BEGIN PROVIDED PASSAGE

Check out the sheer quality in this playlist.

1 Blame– Music Takes You (2 Bad Mice Remix)Remix – 2 Bad Mice 
2 2 Bad Mice – Waremouse 
3 Hyper On Experience – The Frightner 
4 Kaotic Chemistry – Spacecakes 
5 2 Bad Mice – Mass Confusion 6 Hyper On Experience – Lords Of The Null-Lines (Foul Play Remix) Remix – Foul Play 
7 Foul Play – Open Your Mind 
8 Omni Trio –Feel Good (Remix) 
9 Foul Play – The Finest 
10 Omni Trio – Renegade Snares (Foul Play Remix) Remix – Foul Play 
11 Cloud Nine* – You Got Me Burnin 
12 DJ Trax – Hightime 
13 JMJ & Richie – Case Closed 14 Deep Blue – The Helicopter Tune 15 Omni Trio – Thru The Vibe 16 Renegade – Terrorist 17 Cloud Nine* – The Pedge 18 E-Z Rollers – Believe
19 Blame & Justice – Anthemia 
20 Omni Trio - Living For The Future 21 DJ Pulse – So Fine (Remix) 22 Essence Of Aura – Northern Lights
23 Higher Sense – Cold Fresh Air
24 Foul Play – Being With You 
25 Dead Dred – Dred Bass


Cold Fresh Air was the only track I couldn't i-d although it's familiar. Higher Sense are Ant Miles & David Thomas. Ant Miles was also in Jungle legends Origin Unknown and Desired State. It's a good day if I discover a cracking jungle tune from 28 years ago. I love that wasted vibe on the time-stretched vocal bit.

END PROVIDED PASSAGE
BEGIN SOURCE INFORMATION

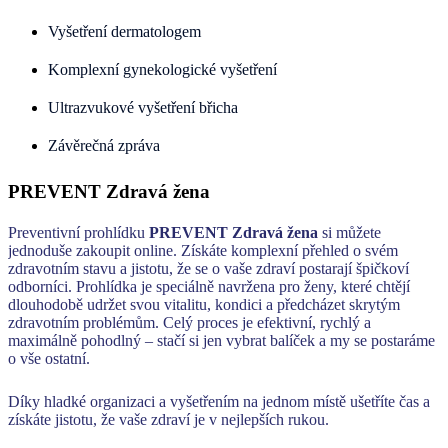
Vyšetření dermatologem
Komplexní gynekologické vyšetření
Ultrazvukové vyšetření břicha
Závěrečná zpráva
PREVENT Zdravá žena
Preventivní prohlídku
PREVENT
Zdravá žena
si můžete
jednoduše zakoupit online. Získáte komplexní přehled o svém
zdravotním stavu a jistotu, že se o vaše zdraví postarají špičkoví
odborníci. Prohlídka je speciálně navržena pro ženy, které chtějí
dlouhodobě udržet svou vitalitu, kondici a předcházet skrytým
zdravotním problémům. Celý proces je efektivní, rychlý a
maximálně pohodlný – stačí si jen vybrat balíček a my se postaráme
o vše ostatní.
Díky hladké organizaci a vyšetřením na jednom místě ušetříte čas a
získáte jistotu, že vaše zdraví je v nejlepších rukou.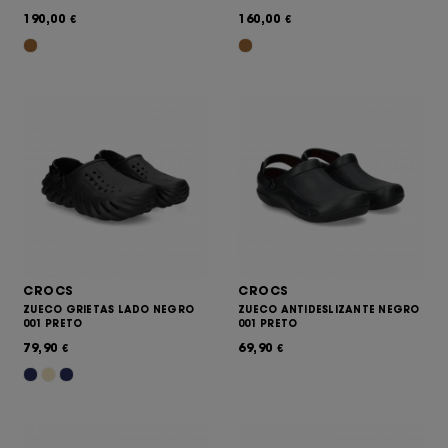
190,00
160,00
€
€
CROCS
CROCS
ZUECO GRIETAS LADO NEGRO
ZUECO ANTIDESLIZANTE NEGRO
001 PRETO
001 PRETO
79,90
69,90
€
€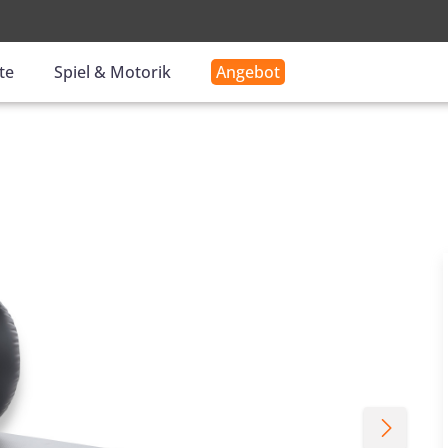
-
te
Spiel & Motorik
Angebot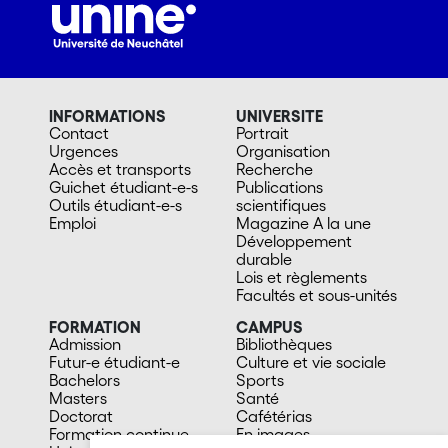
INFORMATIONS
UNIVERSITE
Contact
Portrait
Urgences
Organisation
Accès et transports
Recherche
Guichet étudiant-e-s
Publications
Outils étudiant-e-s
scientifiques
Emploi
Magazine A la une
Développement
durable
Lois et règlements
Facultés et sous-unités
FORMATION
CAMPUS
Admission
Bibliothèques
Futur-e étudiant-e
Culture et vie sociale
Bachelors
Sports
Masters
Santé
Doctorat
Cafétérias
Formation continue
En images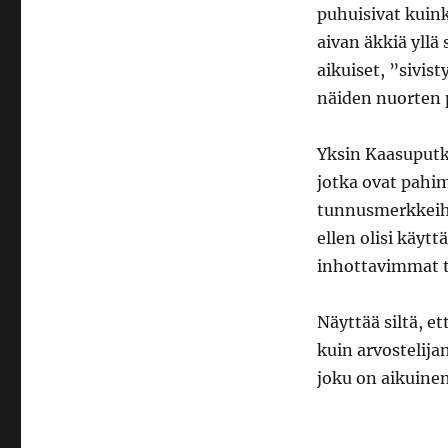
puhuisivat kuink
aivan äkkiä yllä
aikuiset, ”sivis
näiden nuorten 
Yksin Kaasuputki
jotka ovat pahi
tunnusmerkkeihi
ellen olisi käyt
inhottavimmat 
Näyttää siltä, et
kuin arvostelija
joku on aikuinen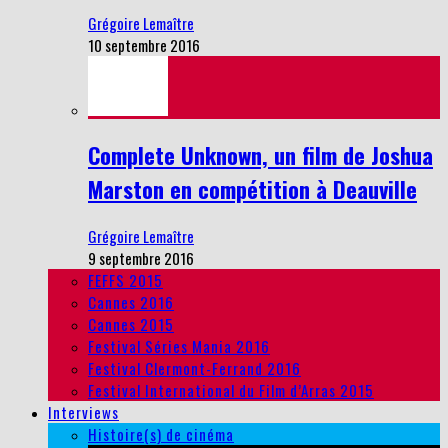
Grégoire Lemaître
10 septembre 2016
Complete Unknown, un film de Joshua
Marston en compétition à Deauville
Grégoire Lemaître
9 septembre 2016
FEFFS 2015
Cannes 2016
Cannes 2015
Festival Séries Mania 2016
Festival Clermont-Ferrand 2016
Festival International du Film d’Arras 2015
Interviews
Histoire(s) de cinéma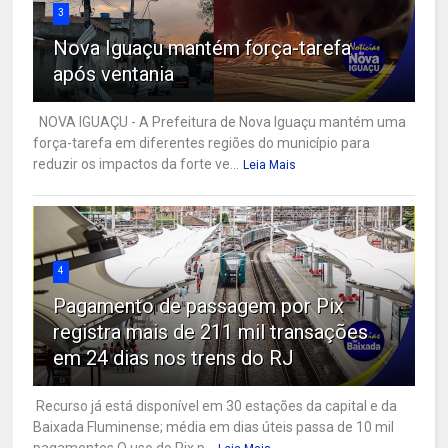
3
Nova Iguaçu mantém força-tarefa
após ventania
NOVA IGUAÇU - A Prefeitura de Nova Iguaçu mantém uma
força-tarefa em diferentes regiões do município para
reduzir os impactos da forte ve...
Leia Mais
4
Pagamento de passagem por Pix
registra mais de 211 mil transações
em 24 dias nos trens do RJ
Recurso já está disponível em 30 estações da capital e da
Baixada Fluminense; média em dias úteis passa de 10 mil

END SOURCE INFORMATION
BEGIN SOURCE INFORMATION

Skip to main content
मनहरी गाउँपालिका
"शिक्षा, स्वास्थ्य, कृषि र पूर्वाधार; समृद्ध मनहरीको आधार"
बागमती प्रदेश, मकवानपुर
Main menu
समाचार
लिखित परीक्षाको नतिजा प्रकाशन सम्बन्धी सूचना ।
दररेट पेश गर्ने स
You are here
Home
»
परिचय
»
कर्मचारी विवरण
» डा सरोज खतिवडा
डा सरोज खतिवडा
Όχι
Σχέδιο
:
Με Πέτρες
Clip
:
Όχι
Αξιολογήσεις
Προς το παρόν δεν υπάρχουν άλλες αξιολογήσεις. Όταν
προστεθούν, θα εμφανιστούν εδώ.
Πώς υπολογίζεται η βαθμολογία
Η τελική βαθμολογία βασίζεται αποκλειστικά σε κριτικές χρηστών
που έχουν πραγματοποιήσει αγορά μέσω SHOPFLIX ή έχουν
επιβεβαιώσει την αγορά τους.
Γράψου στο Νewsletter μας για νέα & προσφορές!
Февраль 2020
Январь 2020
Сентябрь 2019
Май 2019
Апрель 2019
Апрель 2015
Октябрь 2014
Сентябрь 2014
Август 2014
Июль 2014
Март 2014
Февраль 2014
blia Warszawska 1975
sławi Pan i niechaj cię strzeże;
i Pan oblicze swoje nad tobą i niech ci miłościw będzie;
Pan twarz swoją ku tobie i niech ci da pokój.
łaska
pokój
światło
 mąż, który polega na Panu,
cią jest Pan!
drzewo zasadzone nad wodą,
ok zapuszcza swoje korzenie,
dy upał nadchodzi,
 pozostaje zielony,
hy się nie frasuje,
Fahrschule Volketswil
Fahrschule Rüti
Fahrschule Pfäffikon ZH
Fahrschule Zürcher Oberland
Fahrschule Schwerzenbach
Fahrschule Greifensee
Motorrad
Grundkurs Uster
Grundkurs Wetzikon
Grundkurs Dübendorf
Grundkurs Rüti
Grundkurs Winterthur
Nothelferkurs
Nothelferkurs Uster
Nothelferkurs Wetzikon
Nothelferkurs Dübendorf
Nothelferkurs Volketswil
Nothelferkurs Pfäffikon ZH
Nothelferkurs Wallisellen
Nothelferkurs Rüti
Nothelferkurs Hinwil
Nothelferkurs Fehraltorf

END SOURCE INFORMATION

INSTRUCTION
Translate this sentence from the jungle playlist post into Spanish: "It's a good day if I discover a cracking jungle tune from 28 years ago." The saved entries are separate material and have nothing to do with the playlist post.

FINAL ANSWER
Es un buen día si descubro un tema de jungle buenísimo de hace 28 años.